Dive Brief:
- AdvaMed has accused the Centers for Medicare and Medicaid Services (CMS) of proposing “drastic cuts” to radiotherapy reimbursement.
- The agency’s proposed physician fee schedule (PFS) includes a 2% reduction in reimbursement for radiation oncology, continuing a trend of payment cuts of more than 20% for the service over the past decade, according to the American Society for Radiation Oncology (ASTRO).
- Across all services, the CMS plans to reduce PFS payment amounts by 1.25%. The agency also hailed the draft document as advancing health equity.
Dive Insight:
The disagreement between the CMS and the organizations that provide radiation oncology equipment and services is the latest in a series of flareups between the two sides. ASTRO, which represents healthcare professionals working in radiation therapy, attacked draft proposals from the CMS in 2019 and again in 2021, accusing the centers of adopting a flawed model that limits access to cancer treatment.
Pushing back against the latest 2% reduction in the reimbursement rate for radiotherapy services, AdvaMed CEO Scott Whitaker said, “CMS is proposing to make drastic cuts that would limit access to radiotherapy treatments for an untold number of patients, especially those in rural areas of the country. At a time when this Administration is making the fight against cancer a top health priority, these cuts simply do not make sense.”

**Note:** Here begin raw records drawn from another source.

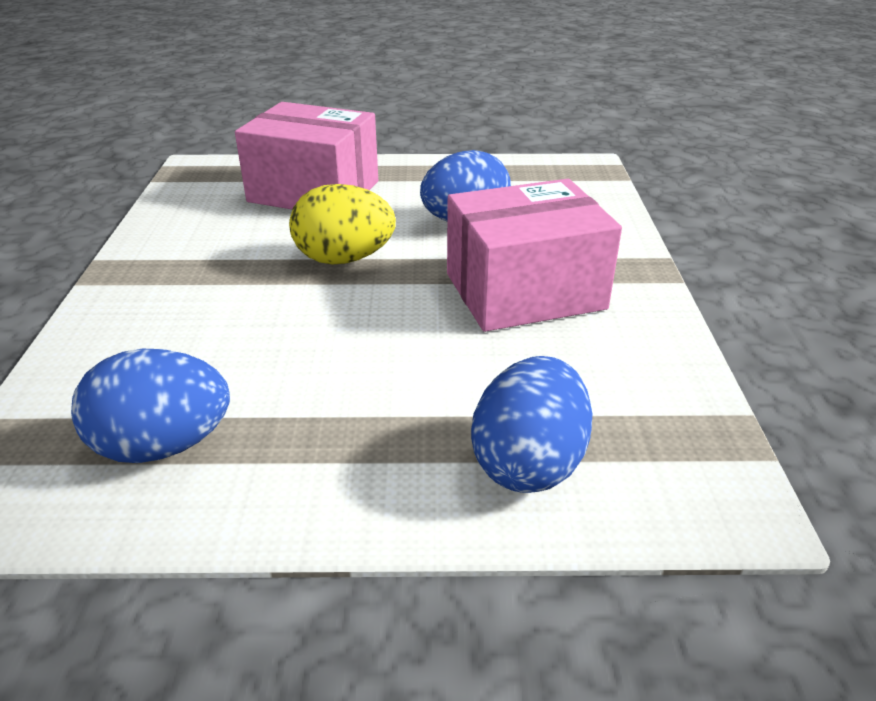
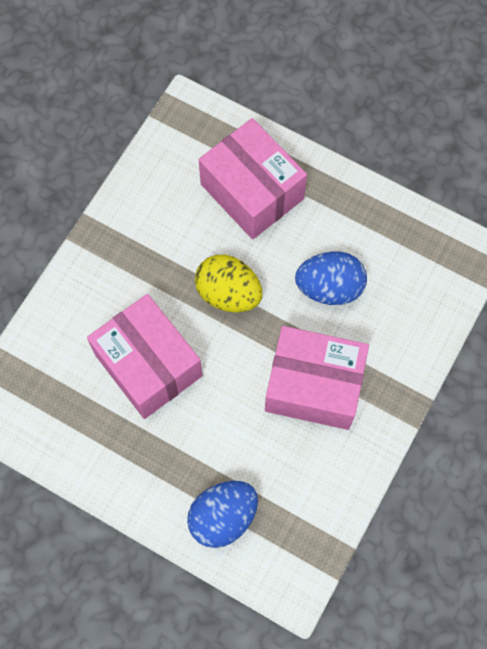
camera: 30 degrees right, 35 degrees up
(163, 446) = (70, 414): blue egg -> none
(273, 349) = (148, 365): none -> pink box

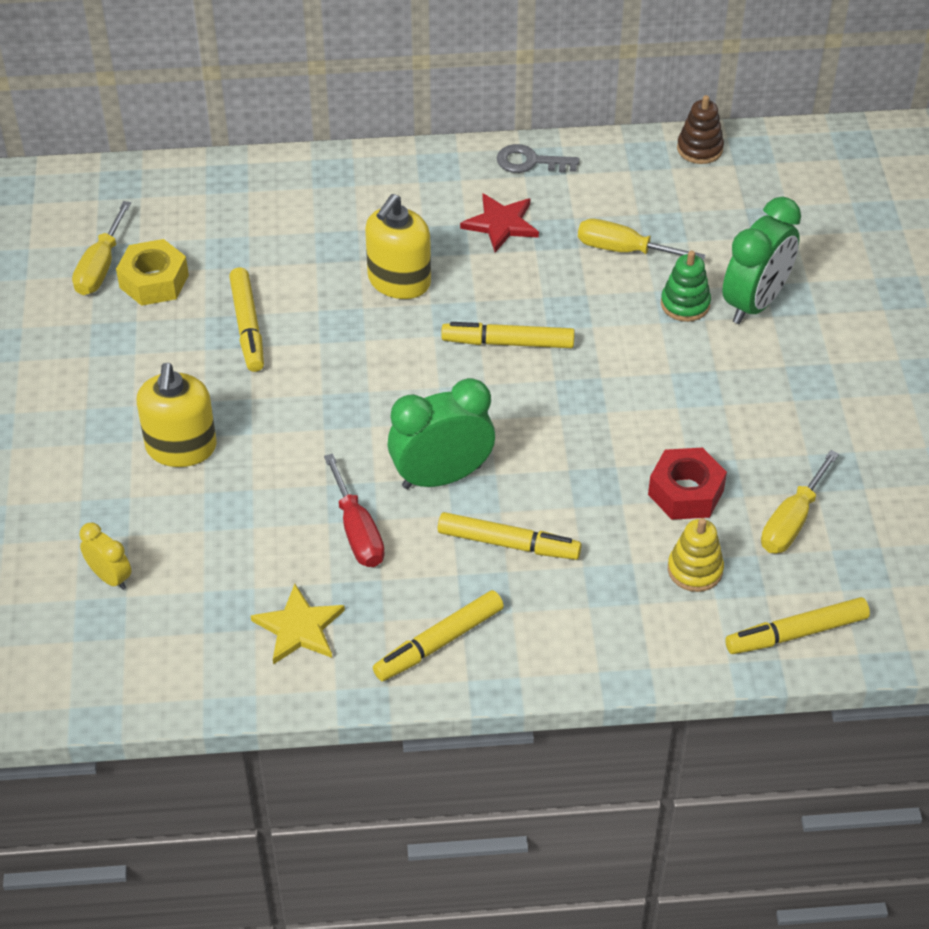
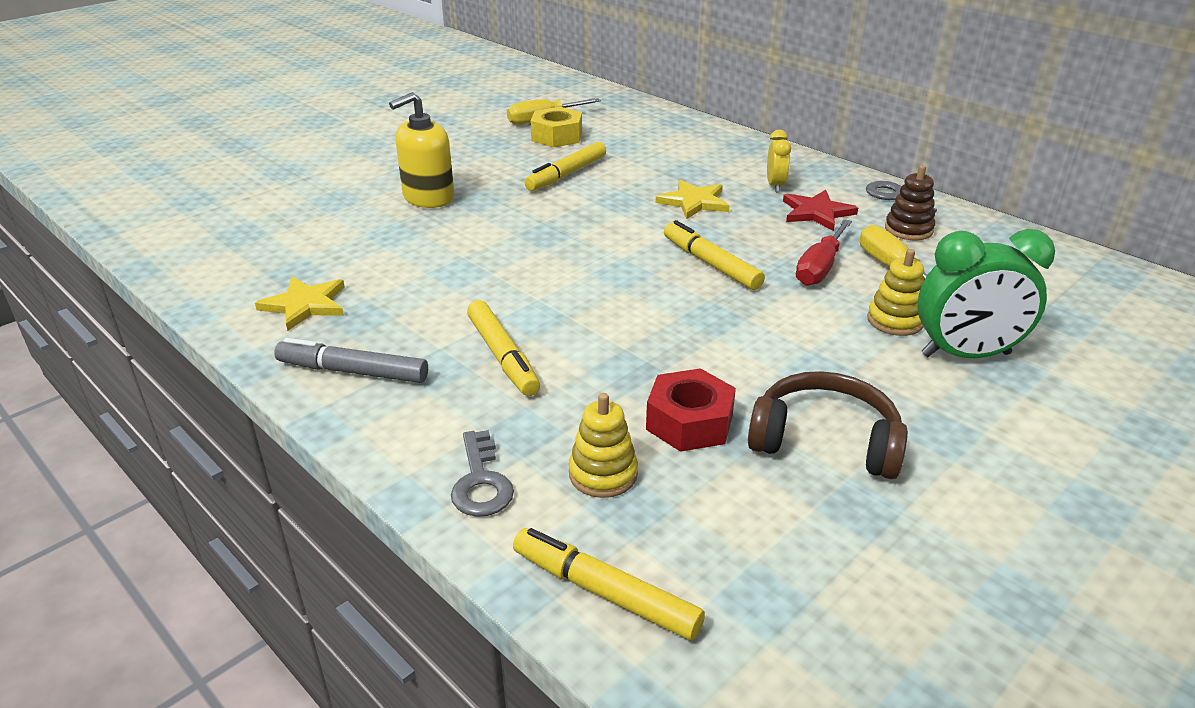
camera: 50 degrees right, 15 degrees down
(110, 577) = (282, 222): yellow clock -> yellow clock (775, 185)
(357, 531) = (431, 287): red screwdriver -> red screwdriver (819, 268)
(399, 281) = (694, 202): yellow soap dispenser -> yellow star
(438, 642) = (353, 371): yellow marker -> grey marker
(441, 476) = (534, 296): green clock -> none
(644, 636) = (481, 482): none -> grey key
(685, 304) = (895, 321): green stacking toy -> yellow stacking toy
(699, 149) = (1060, 253): brown stacking toy -> brown stacking toy (908, 229)
(767, 441) = (825, 441): none -> brown headphones
(791, 521) = (751, 509): yellow screwdriver -> none

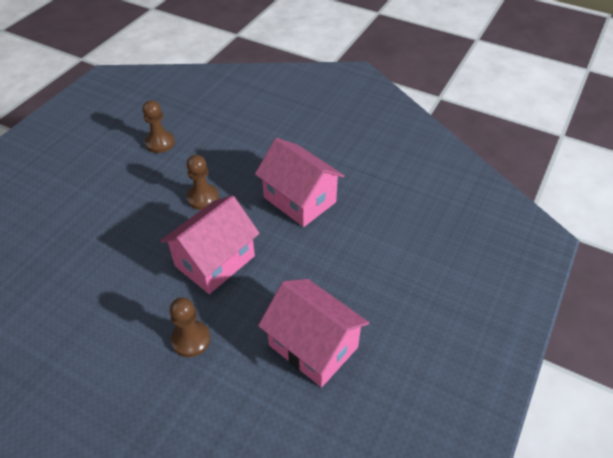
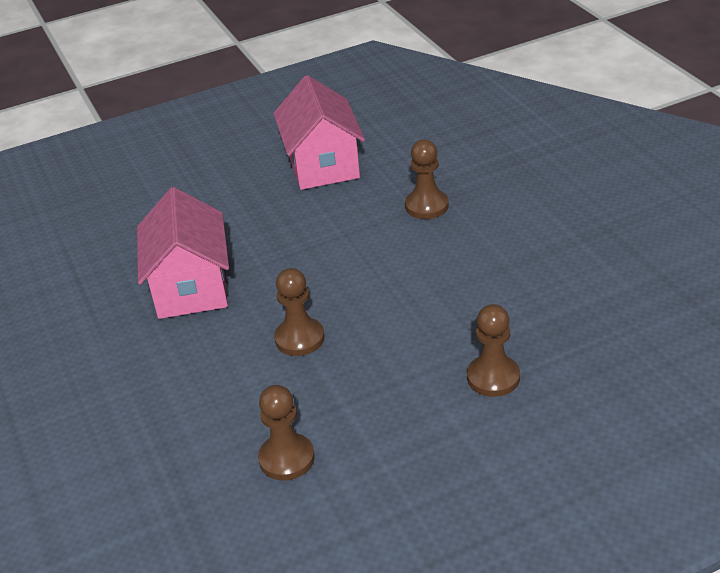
camera: 140 degrees left, 10 degrees down
(72, 223) = (493, 377): none -> brown pawn
(215, 261) = (348, 261): pink house -> none

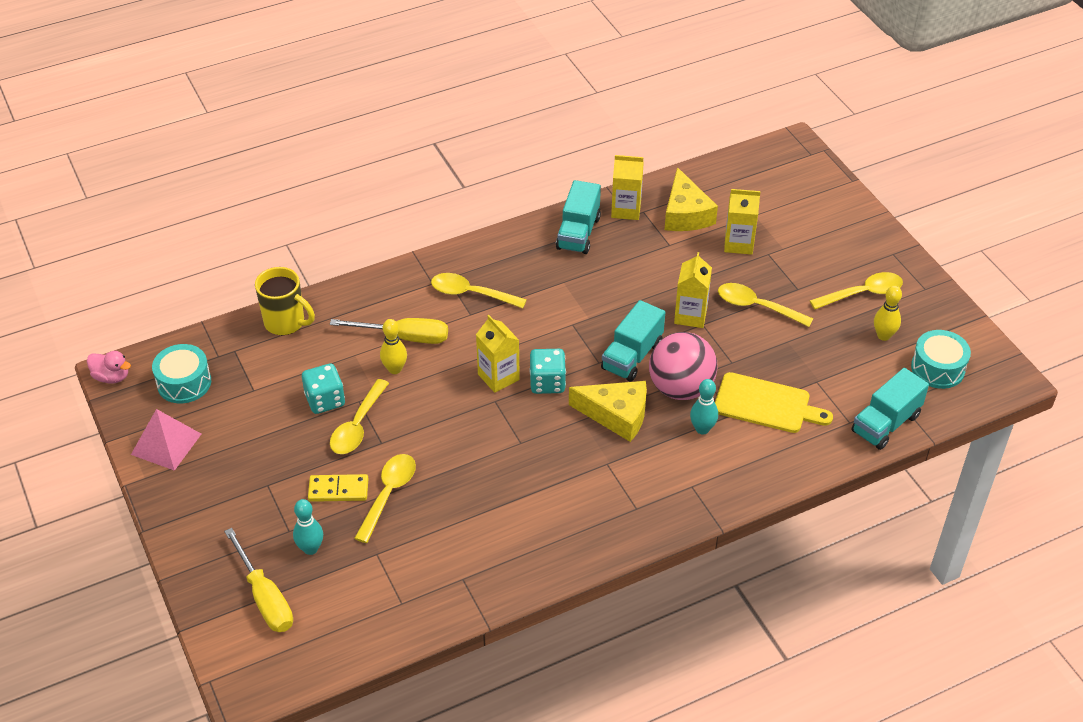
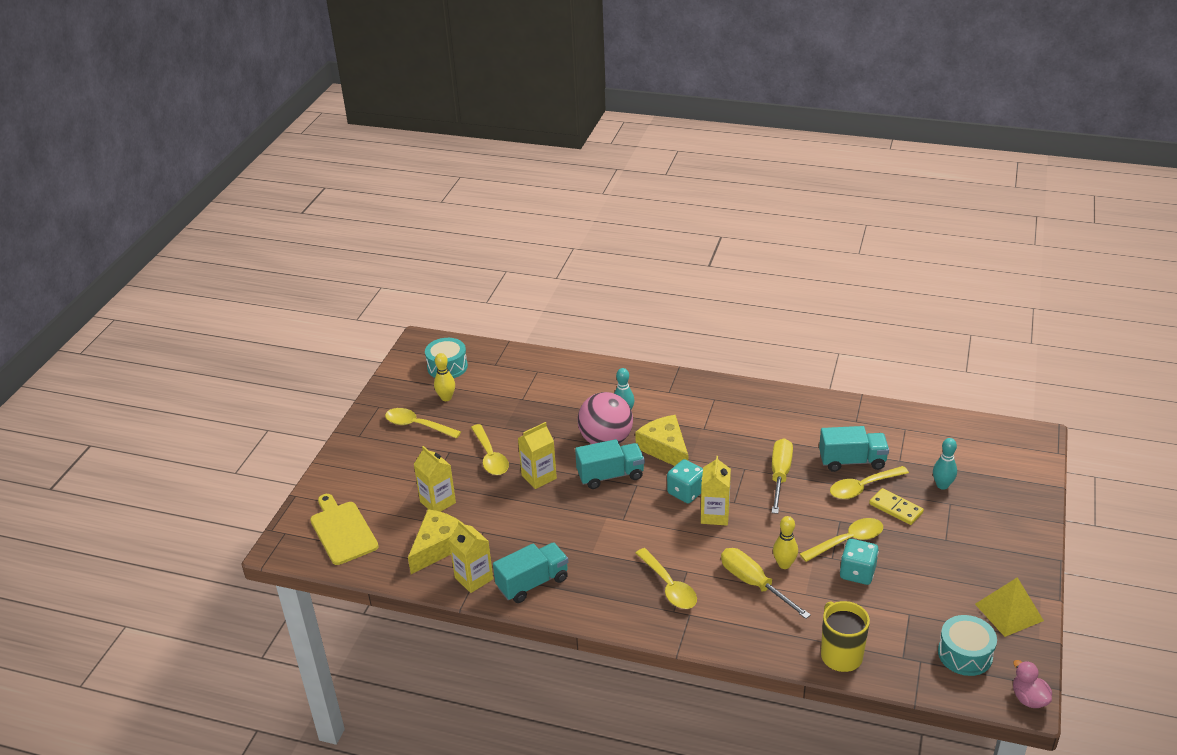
camera: 135 degrees left, 10 degrees down
(166, 444) = (1009, 612): pink pyramid -> yellow pyramid
(265, 597) = (993, 475): yellow screwdriver -> yellow screwdriver (780, 476)
(766, 404) = (569, 404): yellow cutting board -> yellow cutting board (342, 530)
(886, 423) = (519, 360): turquoise truck -> turquoise truck (852, 461)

ASTRO made similar points, accusing the CMS of undervaluing the impact of radiation oncology and noting that Medicare spends more on three cancer drugs than all radiotherapy services, even as radiation oncology is used by twice as many beneficiaries. ASTRO expects the cuts to make small radiotherapy practices less viable, driving provider consolidation and forcing patients to travel further to access care.
The CMS framed the overall PFS proposal as advancing health equity and supporting the White House’s focus on accelerating the fight against cancer. AdvaMed and ASTRO think the proposal will have the opposite effect.
The CMS is expected to finalize the text in the fourth quarter and adopt the changes at the start of next year.